Students don’t care about America’s wars, writes Tyler Bonin, a Marine and combat veteran who now teaches history in North Carolina.
When he teaches about the rise and expansion of Islam, he tries to spark discussion about modern-day conflict in the Middle East. His students have few questions about terrorism, ISIS, Iraq or Afghanistan.
My high-school experience was shaped by 9/11, and I enlisted in the Marine Corps shortly after the towers fell. . . . for my students, this was a war that had existed for almost their entire lives . . .
The media devotes little coverage to the war, and it’s easy to ignore, Bonin writes. “A person can support the troops without having to look at or contemplate the associated violence.”

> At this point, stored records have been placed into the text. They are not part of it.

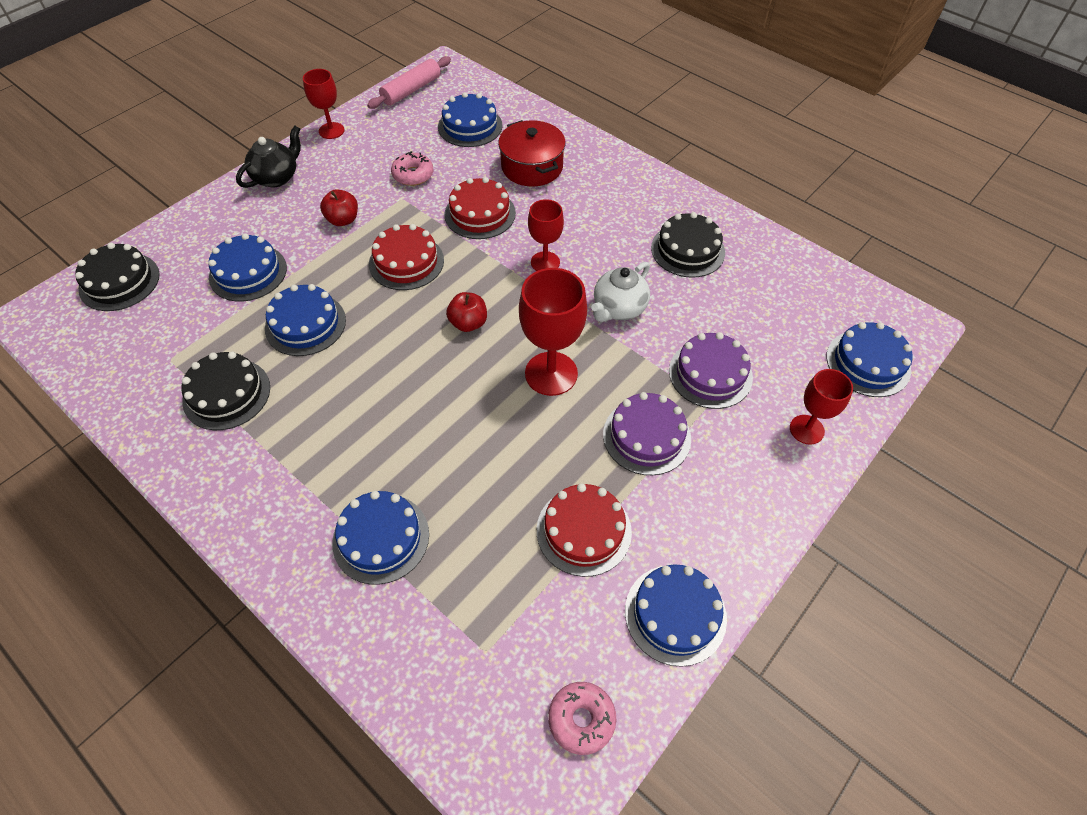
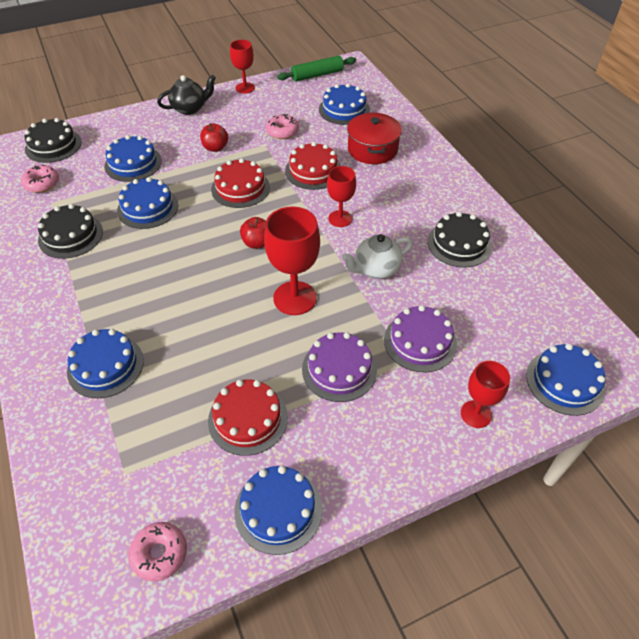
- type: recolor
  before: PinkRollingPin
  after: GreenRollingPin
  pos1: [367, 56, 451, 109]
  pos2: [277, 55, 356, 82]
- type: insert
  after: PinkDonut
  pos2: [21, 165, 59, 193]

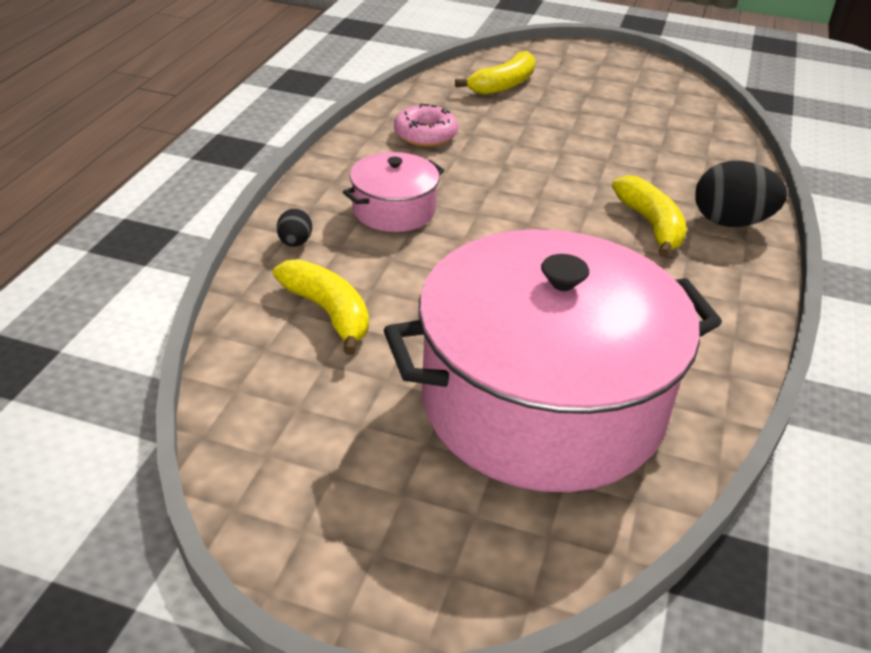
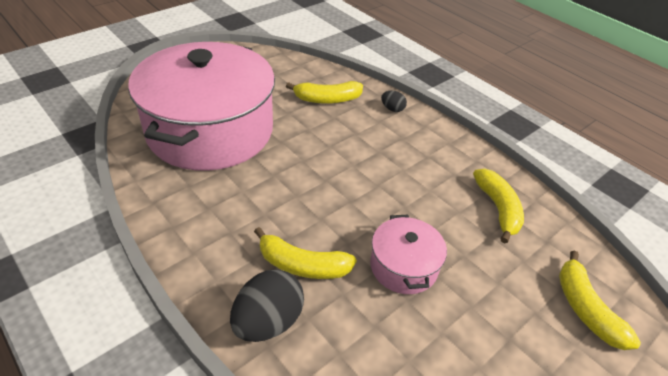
- type: replace
  before: PinkDonut
  after: YellowBanana
  pos1: [394, 104, 458, 147]
  pos2: [473, 169, 524, 243]
- type: move
  before: PinkPot
  pos1: [343, 152, 444, 232]
  pos2: [370, 215, 447, 294]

Most of his students don’t expect to serve and don’t know anyone who served in the armed forces.
Students don’t know enough history to put our Middle East wars in context, he adds.
Experts argue history education—let alone nuanced history education that encourages critical thinking—is a low priority for America’s public schools, and if that’s the case this flaw only exacerbates the problem. As does the reality, according to some critics, that many modern-day textbooks teach a highly biased account of the “War on Terror.”
Young Americans “must learn that it is their civic responsibility to understand and assess violence being waged in their name,” Bonin concludes. It will shape their world.